I’m astonished that it’s been two years since I quit smoking. It really does feel like yesterday. Sometimes I feel like I misplaced a whole year somewhere (roughly July 2011 to July 2012). Although I lived it and remember it (and plenty of great things happened during it), I sort of shuffled it into the wrong box somewhere, so that when I am mentally recapping my life, I always come up a year short.
For a long time, I didn’t even want to quit smoking. The thing about smoking is that it’s really enjoyable. You get to play with fire and smoke. The thick foggy sensation in your throat feels really good. You can use it to meet people (some of my best friends are old smoking buddies), and it’s also a good excuse to stand by yourself or to break up a conversation that’s getting stale. And, at least in the beginning, it has interesting psychotropic effects.

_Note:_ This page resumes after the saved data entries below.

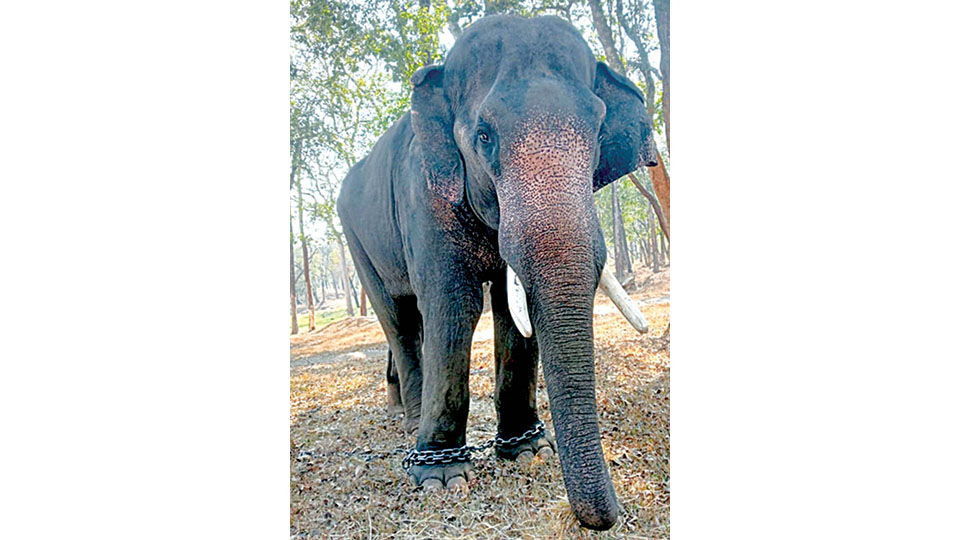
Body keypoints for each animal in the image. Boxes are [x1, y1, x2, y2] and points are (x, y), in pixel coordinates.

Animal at [336, 14, 657, 530]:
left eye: (598, 128)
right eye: (484, 135)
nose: (609, 518)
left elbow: (513, 310)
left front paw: (527, 451)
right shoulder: (425, 196)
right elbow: (454, 305)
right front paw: (442, 478)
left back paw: (399, 407)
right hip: (354, 234)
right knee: (399, 316)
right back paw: (410, 421)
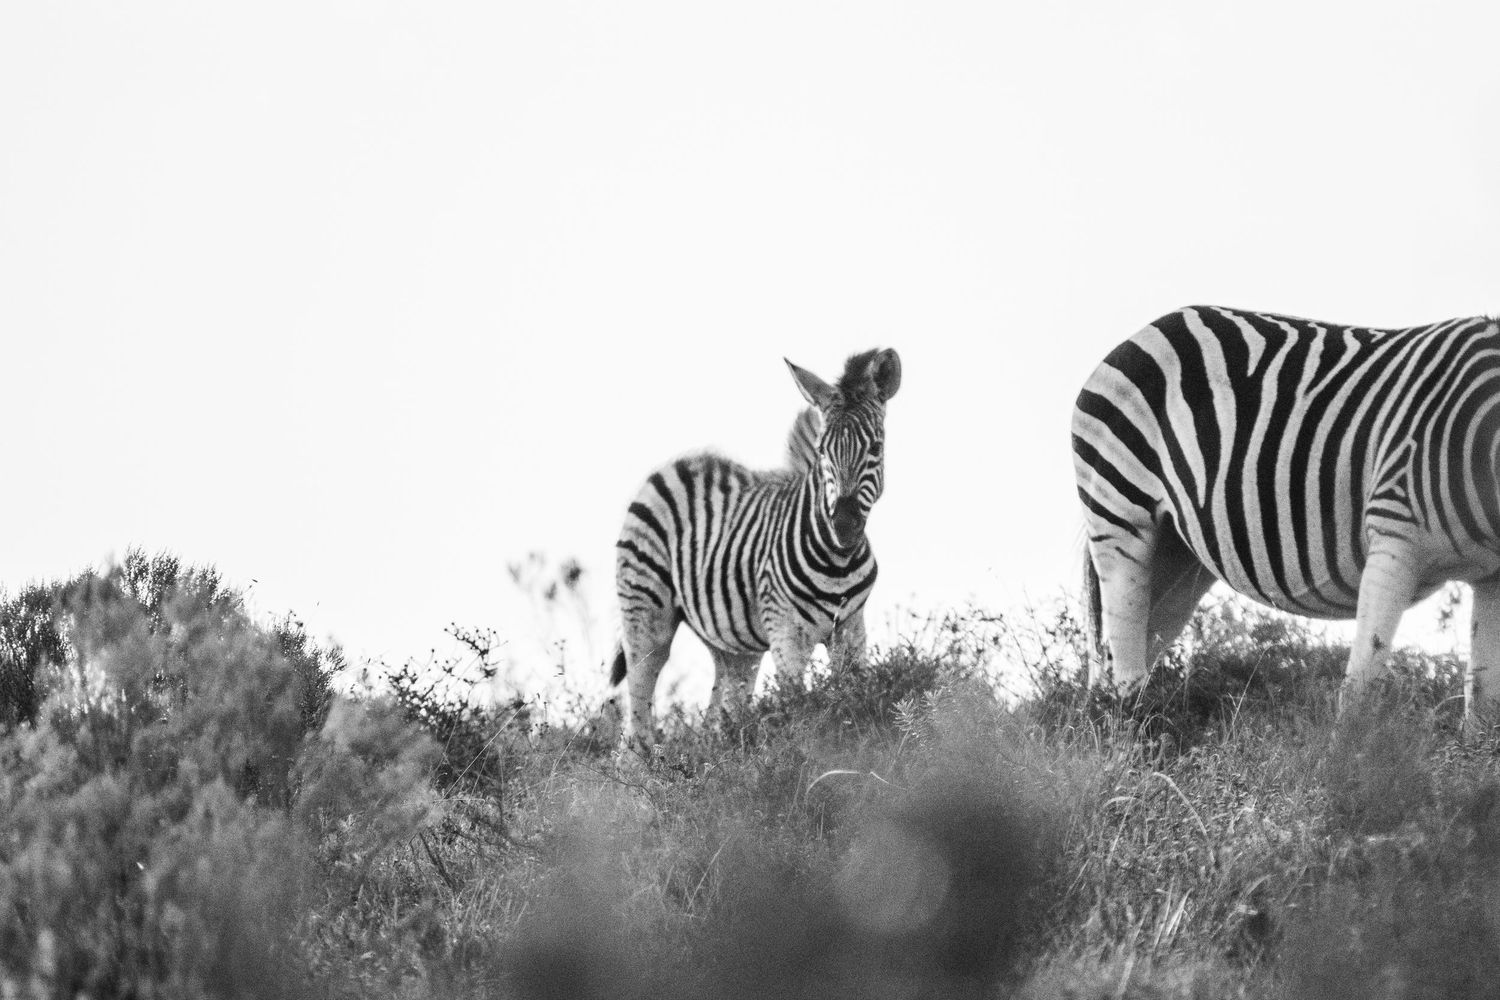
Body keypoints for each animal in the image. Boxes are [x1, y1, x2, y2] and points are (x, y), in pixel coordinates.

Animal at [611, 348, 902, 741]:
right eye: (822, 451)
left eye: (875, 447)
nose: (843, 525)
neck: (837, 564)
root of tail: (678, 463)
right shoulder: (786, 635)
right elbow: (801, 707)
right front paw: (809, 752)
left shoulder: (851, 629)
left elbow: (856, 697)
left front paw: (855, 741)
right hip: (645, 613)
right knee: (638, 706)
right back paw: (645, 758)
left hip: (733, 645)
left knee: (720, 713)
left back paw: (717, 750)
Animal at [1072, 305, 1500, 724]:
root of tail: (1142, 332)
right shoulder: (1394, 536)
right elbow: (1360, 691)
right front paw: (1351, 749)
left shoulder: (1492, 577)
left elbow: (1483, 703)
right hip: (1120, 513)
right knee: (1124, 667)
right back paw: (1129, 738)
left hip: (1177, 555)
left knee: (1125, 652)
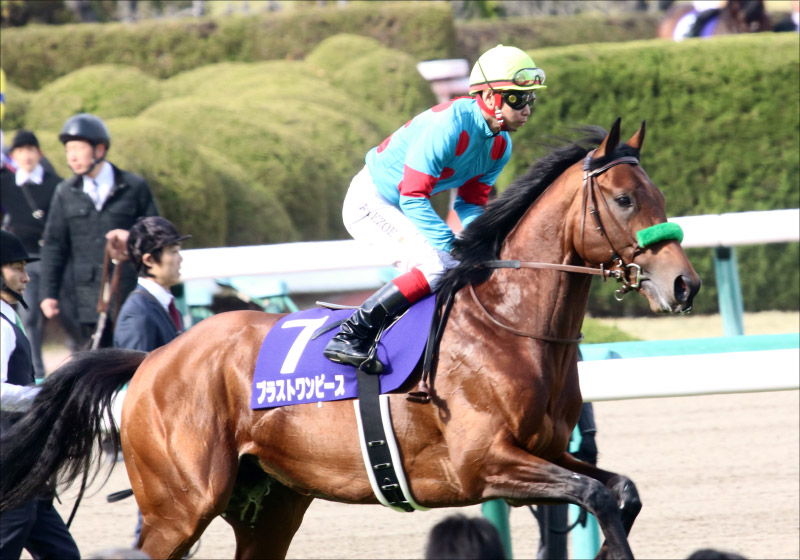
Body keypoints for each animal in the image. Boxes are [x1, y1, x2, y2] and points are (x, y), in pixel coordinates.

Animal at [1, 118, 700, 559]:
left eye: (658, 193)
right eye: (623, 198)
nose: (685, 285)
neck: (508, 325)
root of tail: (152, 361)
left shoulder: (545, 451)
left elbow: (619, 491)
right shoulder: (484, 464)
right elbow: (597, 495)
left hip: (270, 505)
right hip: (180, 504)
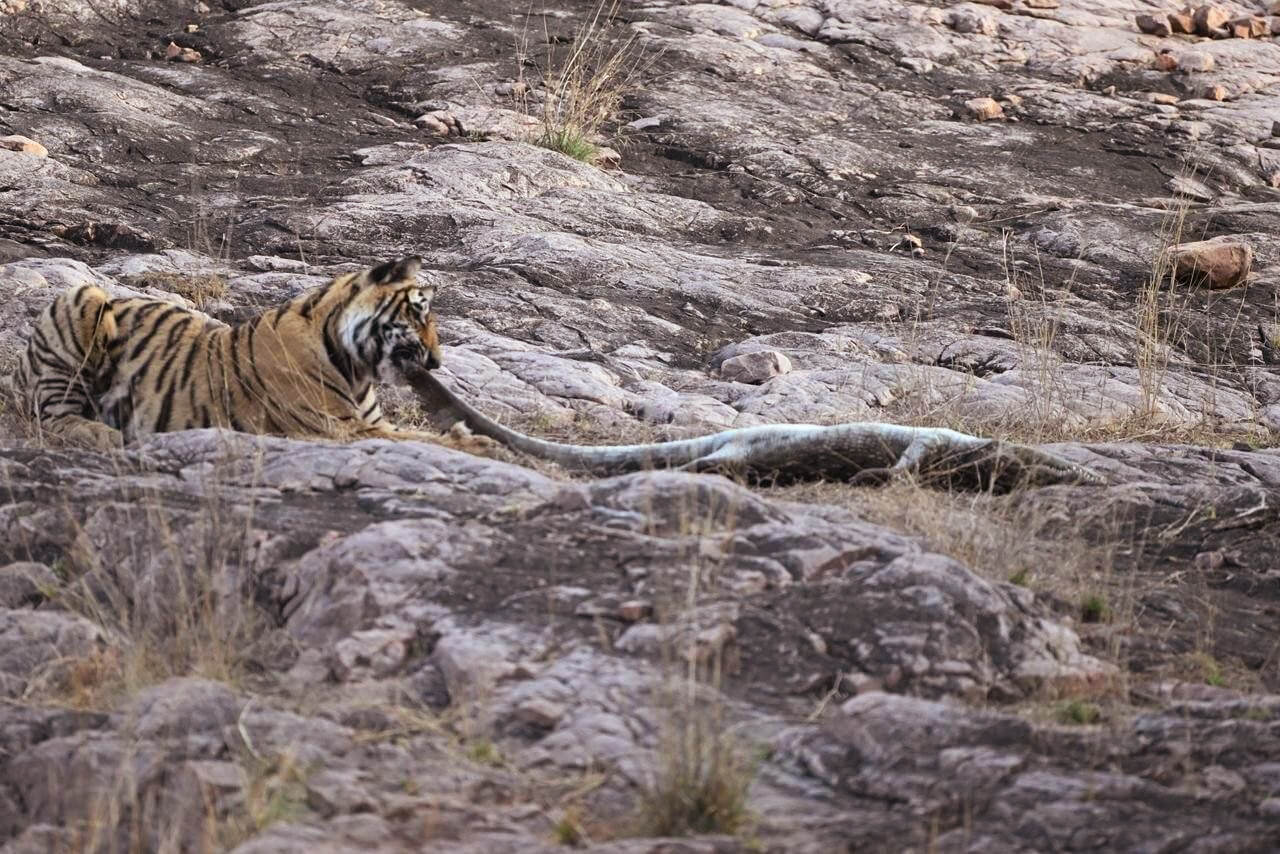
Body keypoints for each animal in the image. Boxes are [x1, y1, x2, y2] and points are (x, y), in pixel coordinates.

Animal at [15, 256, 445, 450]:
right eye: (418, 313)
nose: (437, 362)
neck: (355, 365)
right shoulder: (340, 428)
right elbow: (428, 440)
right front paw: (464, 442)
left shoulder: (368, 423)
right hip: (84, 296)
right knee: (52, 416)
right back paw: (101, 433)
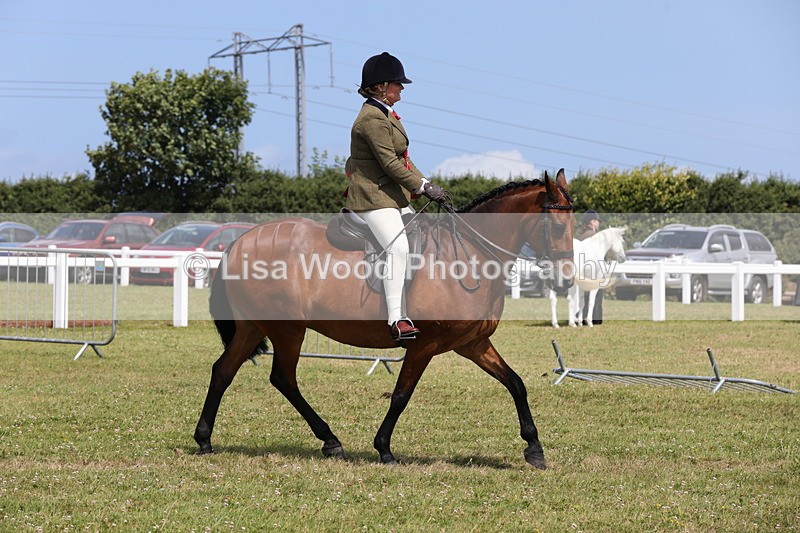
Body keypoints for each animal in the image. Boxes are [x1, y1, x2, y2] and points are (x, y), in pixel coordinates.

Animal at [194, 169, 575, 470]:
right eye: (557, 227)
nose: (567, 280)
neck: (468, 256)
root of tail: (240, 241)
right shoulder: (423, 345)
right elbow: (401, 394)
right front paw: (384, 449)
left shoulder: (473, 344)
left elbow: (515, 383)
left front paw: (534, 448)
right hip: (288, 330)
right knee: (283, 379)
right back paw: (330, 440)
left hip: (253, 327)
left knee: (223, 371)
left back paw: (205, 439)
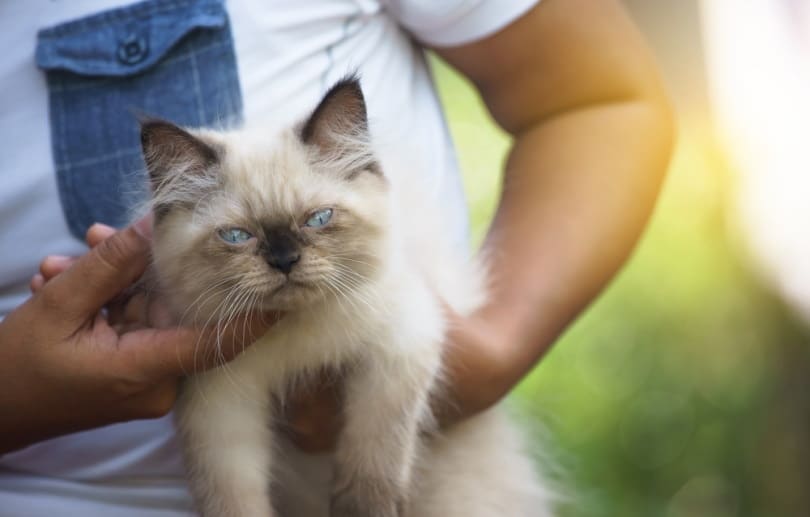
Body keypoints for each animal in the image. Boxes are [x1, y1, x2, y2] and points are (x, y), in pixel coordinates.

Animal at [140, 76, 556, 516]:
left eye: (319, 218)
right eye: (237, 236)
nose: (284, 260)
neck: (298, 344)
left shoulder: (398, 346)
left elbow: (375, 445)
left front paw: (365, 506)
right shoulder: (221, 406)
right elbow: (233, 497)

But it’s about as bad for you as anything it’s possible to do. There are numerous scheduled drugs (marijuana, LSD, ecstasy, and many prescription drugs) that are safer. Also, after awhile, it becomes a bit of a chore. Smoking when you want to is great. But having to smoke twenty times a day is less great. I think that for every smoker, there comes a time when quitting sort of starts to be on the agenda. I’m not actually sure when that time came for me. I moved from, “I’m not even thinking about quitting” to “I guess I’ll quit someday.” But still, I had no concrete plans for quitting and I never made any serious attempts to quit (except for one, in maybe July of 2009, that literally only lasted for twelve hours).
Anyway, what eventually happened is that in late February 2011, I read Jeff Vandermeer’s book on planning your writing career: BookLife. And that book recommended going through and plotting what projects you were planning on taking on in each of the coming months. So I went through and did that, and I realized that almost every month for the rest of the year was going to have a major writing project.* Obviously, I couldn’t quit smoking while I was in the middle of a project! It wasn’t until I had that thought that I realized quitting smoking was even on the agenda.
After thinking about it, I realized that the only space I’d left open in my agenda was right at that moment—I’d left open a three week period because I was about to switch apartments, and I didn’t want to begin a new project right before a major move. And that was the only room I had. If I didn’t quit smoking immediately, I wouldn’t have any room to do it until the year ended.
The next day, I bought some cranberry juice, some chewing gum, and some snacks. And that night I stayed up late (smoking three packs of cigarettes) so I’d be super tired the next day and would fall asleep easier. At about 3 AM, I smoked one last cigarette and destroyed my remaining ones. And then I went to bed.
Honestly, things were not that bad at all. I felt a bit disembodied for the next three days, but I wasn’t shaking and tingling and my heart wasn’t racing or all that. It was a very easy withdrawal. Over the next month, there was a little bit of forgetfulness and some bursts of irritation. But all in all, that was it.
The major thing that I learned from this experience was that if there’s anything I want to do, I should start doing it right now.
That’s why I don’t make New Year’s Resolutions. I don’t believe in saving up my resolve for one day. Whenever I tip over that invisible threshold that separates a passing fancy from a real desire, I try to immediately begin taking some concrete action towards whatever I want. I’m not going to have any more time or energy on New Year’s Day than I do now. I think it’s really easy to daydream about how you’re going to spend this vast sum of time that you have in the future: all the days that you’ve yet to live. But really, most of that time is already allocated: you’re gonna be sleeping, working, eating, and recreating. Actually, the future contains no more free time than today. So if something’s worth doing, then it needs to be worth spending energy and effort on right now.
Of course, it’s also fine to daydream. I daydream about all kinds of stuff: writing screenplays and long-form essays and starting joke Twitter accounts and learning languages. But I don’t beat myself up because I’m not doing that stuff. The reason I don’t do those things is that right now they’re not as important to me as everything else in my life. It’s fine to let daydreams be daydreams. There’s no need to turn them into resolutions and then use them to torture yourself.
*Looking back at my plans for the rest of 2011, I can see that I actually accomplished almost none of what I’d set out to do: I abandoned the novel I was going to revise and I never attempted the screenplay I was going to write. Which is another example of what I was saying. I’d set aside my whole future to all these activities, but I refused to give them my present. Of course, since I spend my present quitting smoking (and, eventually, writing and revising a totally different novel), everything turned out for the best in the end.